Non è una biografia, ma c’è tanto di Gian Paolo Porreca, moltissimo di sé e delle persone a lui care, quelle che ha frequentato, frequenta o ha solo potuto osservare da lontano, con lo stupore e la riservata presenza dello “suiveur”. Non è un libro di ciclismo e nemmeno sul ciclismo, ma è un volume intriso di storie che lo riguardano e ci riguardano. C’è tanto di tutto, in una cronologia sparsa ma ordinata, decrescente come i capitoli di questo libro che è davvero un soffio al cuore, carico di suggestioni e di malinconia.

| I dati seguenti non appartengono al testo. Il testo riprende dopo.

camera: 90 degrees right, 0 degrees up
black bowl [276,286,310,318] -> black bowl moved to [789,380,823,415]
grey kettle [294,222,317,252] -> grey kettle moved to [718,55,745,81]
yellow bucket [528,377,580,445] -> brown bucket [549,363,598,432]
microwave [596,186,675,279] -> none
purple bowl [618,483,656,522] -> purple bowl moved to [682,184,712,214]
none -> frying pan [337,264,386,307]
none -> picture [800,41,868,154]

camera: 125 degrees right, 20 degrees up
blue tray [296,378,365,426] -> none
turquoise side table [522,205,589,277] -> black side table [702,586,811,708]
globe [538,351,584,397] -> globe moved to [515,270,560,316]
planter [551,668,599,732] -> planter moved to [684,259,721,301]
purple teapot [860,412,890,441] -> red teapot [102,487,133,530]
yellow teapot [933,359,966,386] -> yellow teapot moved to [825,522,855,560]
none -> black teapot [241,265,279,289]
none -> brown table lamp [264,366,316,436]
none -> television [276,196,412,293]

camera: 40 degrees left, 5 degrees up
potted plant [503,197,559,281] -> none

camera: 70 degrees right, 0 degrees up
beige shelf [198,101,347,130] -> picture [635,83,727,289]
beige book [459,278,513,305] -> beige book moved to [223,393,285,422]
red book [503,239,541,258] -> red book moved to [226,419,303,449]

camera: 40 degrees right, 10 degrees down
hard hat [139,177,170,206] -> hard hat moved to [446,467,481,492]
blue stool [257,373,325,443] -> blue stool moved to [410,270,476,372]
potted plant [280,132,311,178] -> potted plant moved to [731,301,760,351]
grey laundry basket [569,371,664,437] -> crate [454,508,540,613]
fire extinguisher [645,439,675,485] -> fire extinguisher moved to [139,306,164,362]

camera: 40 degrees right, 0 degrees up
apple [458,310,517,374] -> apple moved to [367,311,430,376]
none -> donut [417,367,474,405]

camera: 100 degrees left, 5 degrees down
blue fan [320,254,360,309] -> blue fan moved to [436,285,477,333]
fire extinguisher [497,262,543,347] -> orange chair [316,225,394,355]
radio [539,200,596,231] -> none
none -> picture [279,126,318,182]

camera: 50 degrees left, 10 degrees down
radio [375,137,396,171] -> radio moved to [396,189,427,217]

Sono “70 soffi al cuore” (prefazione di Francesco de Core, postfazione di Andrea Schianchi, Guida Editori, 15 €), quanti questi piccoli racconti che si lasciano leggere tutto d’un fiato e vanno a sfiorare la pelle e l’anima. Sono carezze calde e malinconiche, come la prosa di Porreca che a tratti si fa poesia. C’è tanto di Bartali e Coppi, ma anche di Ganna e Faggin, Merckx e Gimondi, Pantani e Armstrong. E non mancano i più piccoli corridori belgi e olandesi, così come i colori del Giro e del Tour. Ma anche Vinicio, Compagnone, Veronesi o Moschin. C’è tanto di Porreca e della sua famiglia, dei suoi amori e dei suoi umori. Di Napoli e Ischia: quel luogo dell’anima.
«È il mio – e pure vostro – luogo dell’anima, quel litorale dei Maronti, continente ondivago di Ischia, teso come una corsa di chitarra o di violino da accordare al tuo cuore, più forte più piano, dallo sperone di monte Cuotto, a Testaccio, al terminale accidentato ed altalenante fra la collina e il mare, fra Serrara e la Torre di Sant’Angelo. È l’anima orizzontale di un luogo, domenica popolare di agosto, che declineresti sotto il sole – ma è ancora oggi, o è solo ieri? A nomi e colori».